(What is being asked): Rewrite the part of the data that opens with the line containing "The current as" and closes with the line containing "Observed: 28 psi", replacing "shutter clicked" with "photograph was taken" and leaving every other word unchanged. Omit the pictures from the rewritten lines.

(Dataset):
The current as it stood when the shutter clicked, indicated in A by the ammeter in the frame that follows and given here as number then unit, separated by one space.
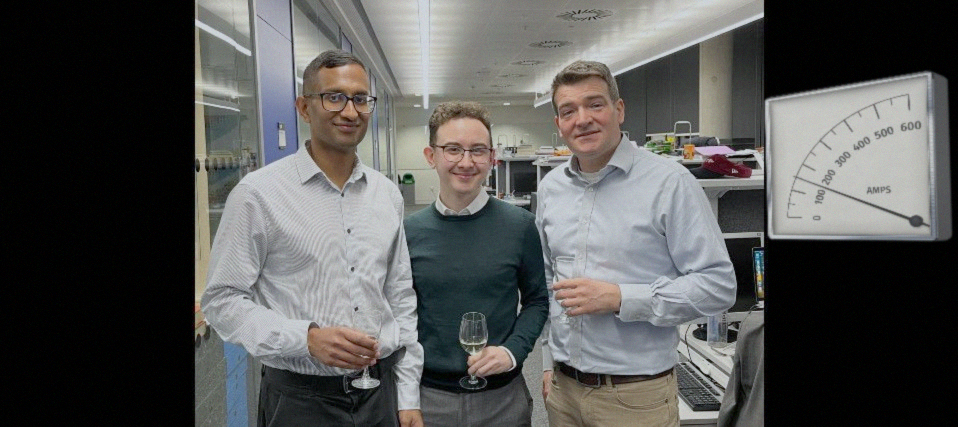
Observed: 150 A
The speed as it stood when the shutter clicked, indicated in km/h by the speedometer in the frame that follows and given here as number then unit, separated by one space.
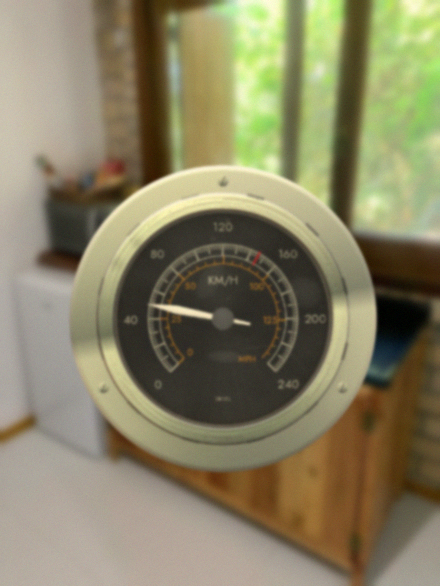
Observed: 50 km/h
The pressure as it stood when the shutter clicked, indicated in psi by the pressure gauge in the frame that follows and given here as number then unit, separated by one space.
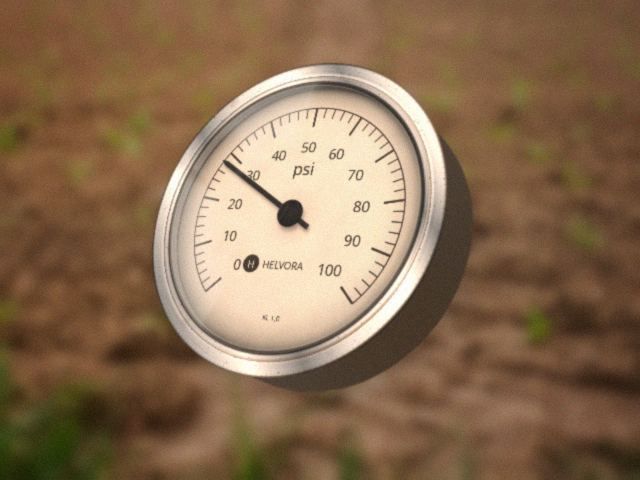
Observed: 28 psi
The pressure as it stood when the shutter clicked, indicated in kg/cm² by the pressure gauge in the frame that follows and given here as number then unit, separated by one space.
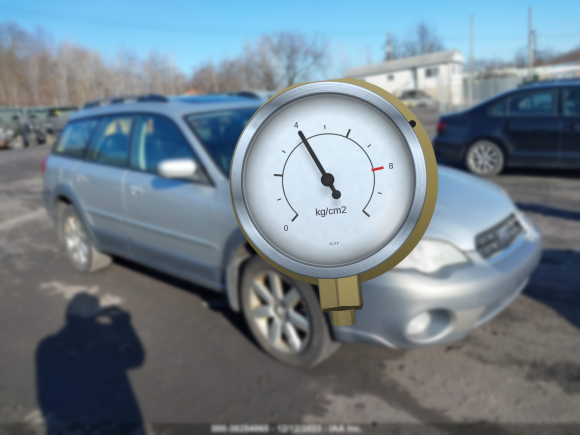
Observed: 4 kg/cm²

* * *

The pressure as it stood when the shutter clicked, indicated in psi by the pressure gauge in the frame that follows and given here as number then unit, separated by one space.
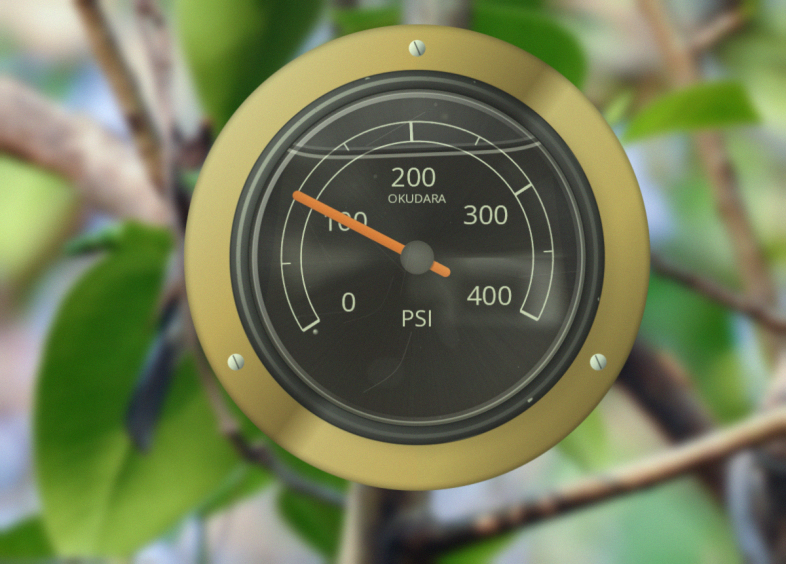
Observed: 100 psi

==

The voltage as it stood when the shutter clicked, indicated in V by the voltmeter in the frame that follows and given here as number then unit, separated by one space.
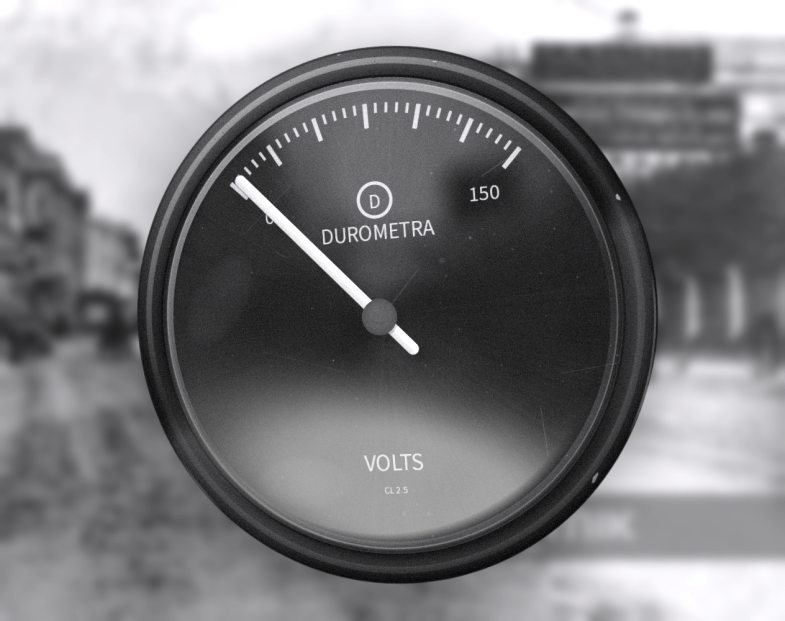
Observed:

(Result of this exercise):
The current as it stood when the photograph was taken, indicated in A by the ammeter in the frame that follows and given here as number then unit, separated by one space.
Observed: 150 A
The speed as it stood when the photograph was taken, indicated in km/h by the speedometer in the frame that follows and given here as number then unit, separated by one space.
Observed: 50 km/h
The pressure as it stood when the photograph was taken, indicated in psi by the pressure gauge in the frame that follows and given here as number then unit, separated by one space.
Observed: 28 psi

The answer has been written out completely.